• **Work item**
Give back every line of the material below that has the string "basis".
━━ Records supplied ━━
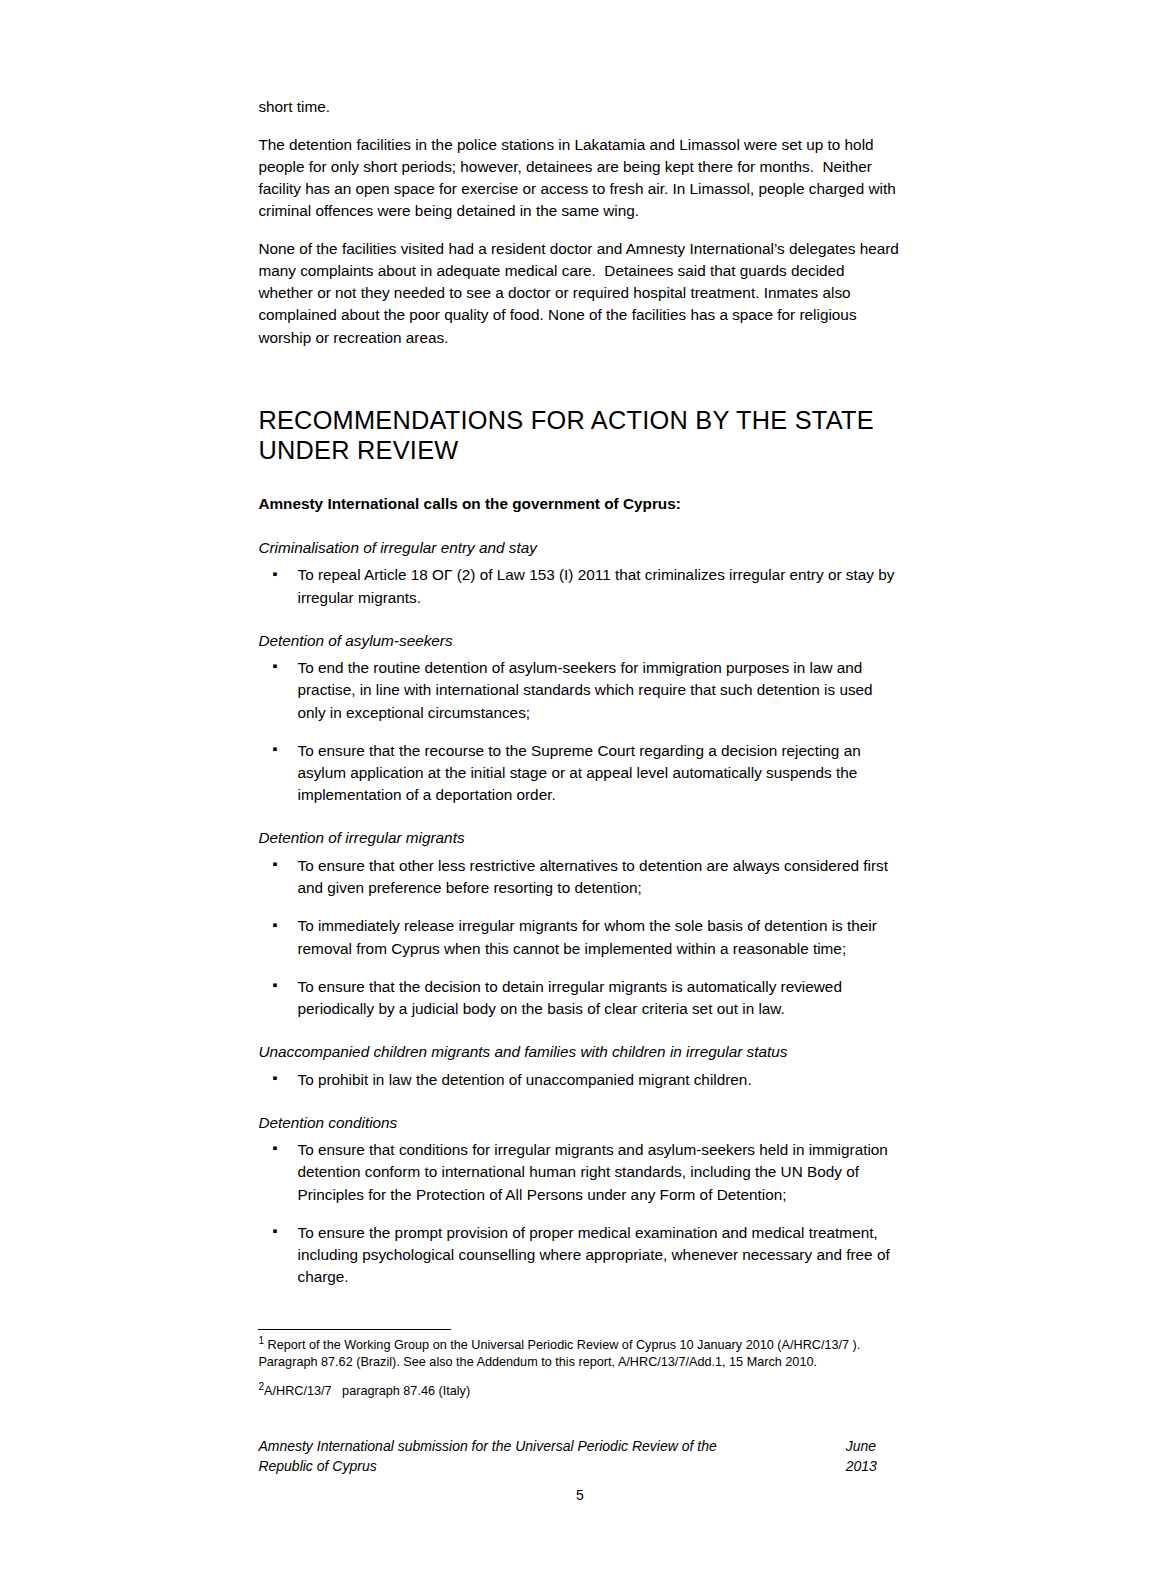short time.
The detention facilities in the police stations in Lakatamia and Limassol were set up to hold people for only short periods; however, detainees are being kept there for months. Neither facility has an open space for exercise or access to fresh air. In Limassol, people charged with criminal offences were being detained in the same wing.
None of the facilities visited had a resident doctor and Amnesty International’s delegates heard many complaints about in adequate medical care. Detainees said that guards decided whether or not they needed to see a doctor or required hospital treatment. Inmates also complained about the poor quality of food. None of the facilities has a space for religious worship or recreation areas.
RECOMMENDATIONS FOR ACTION BY THE STATE UNDER REVIEW
Amnesty International calls on the government of Cyprus:
Criminalisation of irregular entry and stay
To repeal Article 18 ΟΓ (2) of Law 153 (I) 2011 that criminalizes irregular entry or stay by irregular migrants.
Detention of asylum-seekers
To end the routine detention of asylum-seekers for immigration purposes in law and practise, in line with international standards which require that such detention is used only in exceptional circumstances;
To ensure that the recourse to the Supreme Court regarding a decision rejecting an asylum application at the initial stage or at appeal level automatically suspends the implementation of a deportation order.
Detention of irregular migrants
To ensure that other less restrictive alternatives to detention are always considered first and given preference before resorting to detention;
To immediately release irregular migrants for whom the sole basis of detention is their removal from Cyprus when this cannot be implemented within a reasonable time;
To ensure that the decision to detain irregular migrants is automatically reviewed periodically by a judicial body on the basis of clear criteria set out in law.
Unaccompanied children migrants and families with children in irregular status
To prohibit in law the detention of unaccompanied migrant children.
Detention conditions
To ensure that conditions for irregular migrants and asylum-seekers held in immigration detention conform to international human right standards, including the UN Body of Principles for the Protection of All Persons under any Form of Detention;
To ensure the prompt provision of proper medical examination and medical treatment, including psychological counselling where appropriate, whenever necessary and free of charge.
1 Report of the Working Group on the Universal Periodic Review of Cyprus 10 January 2010 (A/HRC/13/7 ). Paragraph 87.62 (Brazil). See also the Addendum to this report, A/HRC/13/7/Add.1, 15 March 2010.
2A/HRC/13/7 paragraph 87.46 (Italy)
Amnesty International submission for the Universal Periodic Review of the Republic of Cyprus June 2013
5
━━━
• **Task answer**
To immediately release irregular migrants for whom the sole basis of detention is their removal from Cyprus when this cannot be implemented within a reasonable time;
To ensure that the decision to detain irregular migrants is automatically reviewed periodically by a judicial body on the basis of clear criteria set out in law.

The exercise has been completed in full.